Everyone is aware of Amtrak’s on-time problem. It’s been going on for many months and has affected pretty much all of the long-distance trains. Significant increase in freight traffic has been given as the reason. But two trains, the Empire Builder and the Capitol Limited, have been hurt more than the others.
Of course in a perfect world, it makes sense for Amtrak to maintain good relationships with the various host railroads over whose tracks the passenger trains move. To put it another way, it’s clearly not a good idea to antagonize the people who decide whether your train or their train goes onto the siding to let the other one go by.
I suppose it’s conceivable that in private conversations between Amtrak executives and the people in charge at, say, BNSF, things might get a little testy at times. But as far as I can remember, all the concerned parties have been careful not to let that kind of stuff spill over into the media and become public.
Not any more.
Amtrak has formally complained to the Surface Transportation Board that the two freight railroads over whose tracks the Capitol Limited operates — the Norfolk Southern and CSX — are not giving preference to the Amtrak train as the law requires. According to the statute, Amtrak can only make a formal complaint if a train’s on-time record falls below 80% for two consecutive quarters. Eighty percent? How does 27.8% and 20.4% sound? That’s the on-time performance average for all stations served by the Capitol Limited for the third quarter of this year. (Click on the graph to enlarge.)
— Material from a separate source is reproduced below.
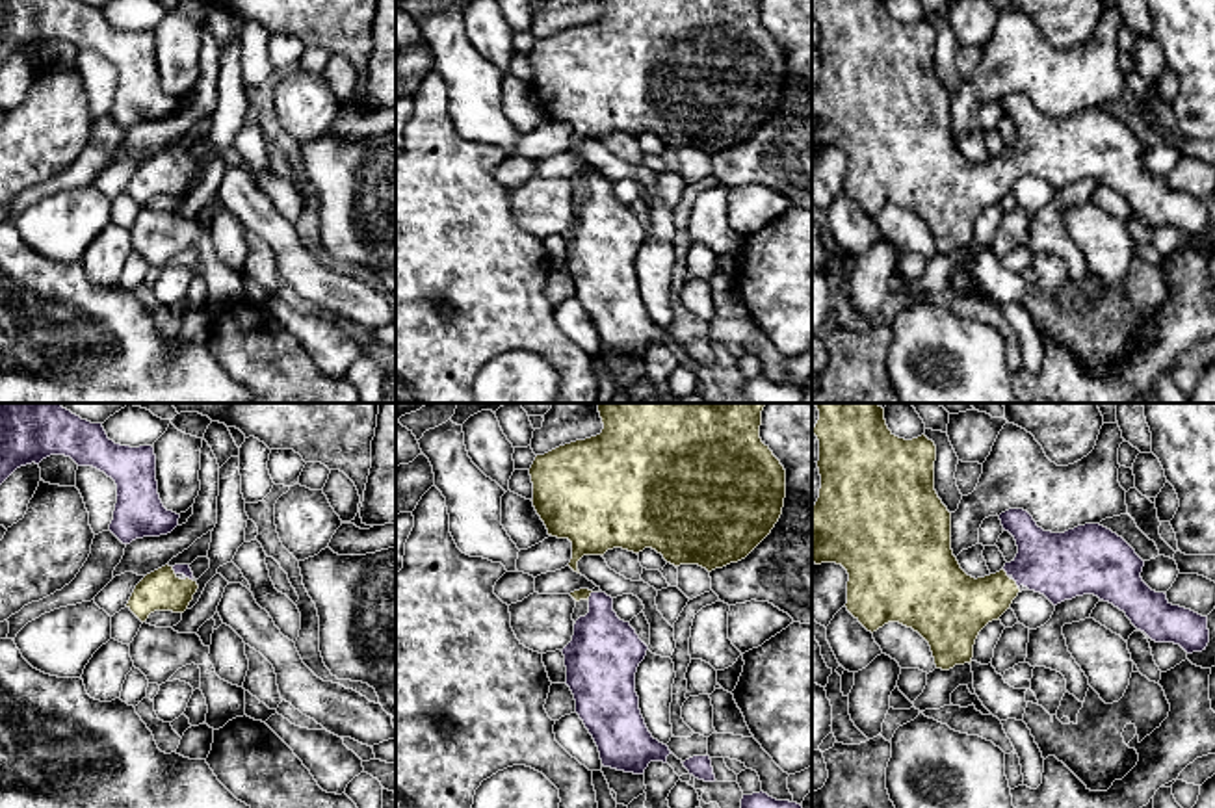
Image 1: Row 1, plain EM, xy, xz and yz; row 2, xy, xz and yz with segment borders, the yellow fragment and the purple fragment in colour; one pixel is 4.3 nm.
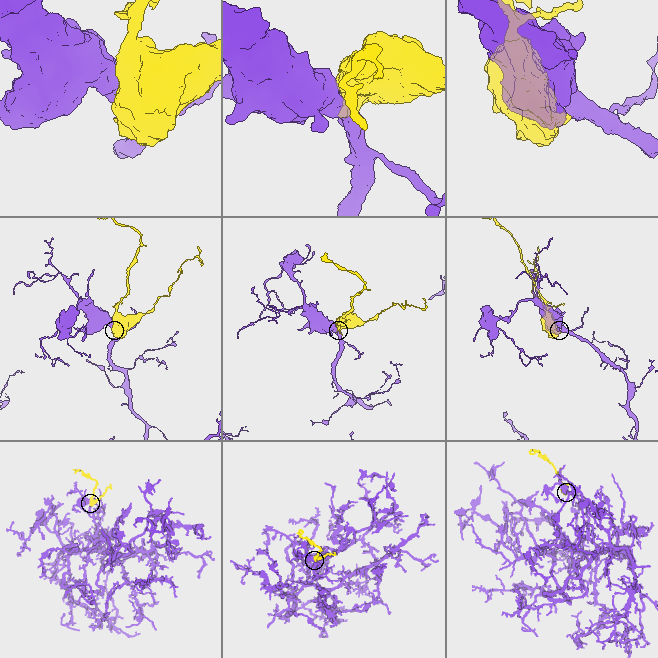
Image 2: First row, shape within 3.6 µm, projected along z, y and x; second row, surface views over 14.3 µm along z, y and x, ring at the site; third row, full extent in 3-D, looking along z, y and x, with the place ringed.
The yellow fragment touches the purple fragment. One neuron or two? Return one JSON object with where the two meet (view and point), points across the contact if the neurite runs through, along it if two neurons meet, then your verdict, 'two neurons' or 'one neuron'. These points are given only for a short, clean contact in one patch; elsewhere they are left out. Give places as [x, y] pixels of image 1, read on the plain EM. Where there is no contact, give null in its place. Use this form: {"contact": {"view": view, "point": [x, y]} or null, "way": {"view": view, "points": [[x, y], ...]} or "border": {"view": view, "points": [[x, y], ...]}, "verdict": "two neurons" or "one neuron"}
{"contact": {"view": "yz", "point": [1005, 156]}, "way": {"view": "yz", "points": [[959, 190], [976, 186], [1005, 156], [1059, 149]]}, "verdict": "one neuron"}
Of course, those numbers take into consideration cities and towns that come early in the train’s schedule. Clearly, the westbound Capitol Limited will have a much better on-time record at Harpers Ferry, 55 miles into the route, than it will 500 miles farther on at Toledo.
OK … so bearing in mind that any arrival that’s 30 minutes late or less is considered to be on-time, would you care to guess what the Capitol Limited’s on-time arrival score was for the third quarter of this year at the two terminal stations? Would you believe 2.7? That’s two-point-freakin’-seven-per-cent!
Amtrak’s complaining to the federal authorities? Well, it’s about damn time!
Couldn’t agree more. I have trips coming up in February and again in April … and I’m incurring the additional expense of a hotel room and meals in Chicago – twice! – because I can’t be sure I’ll make a 4-hour connection!
It is absolutely ridiculous. When I was young I was told the only freight that had priority over passengers was the milk train bringing fresh milk to the city in the morning. Who cares if a train load of oil is a day late? When, at the end of my last journey to the USA with 8 trips on Amtrak none of them arriving on time, the Coast Starlight from Seattle arrived in Emeryville only an hour late, my car attendant commented: “We are not late, on Amtrak we are on time if we arrive the same day.”
Ironically it was the one time I would not have cared about a very late arrival as I had to leave my bags until my hotel room was ready in the afternoon.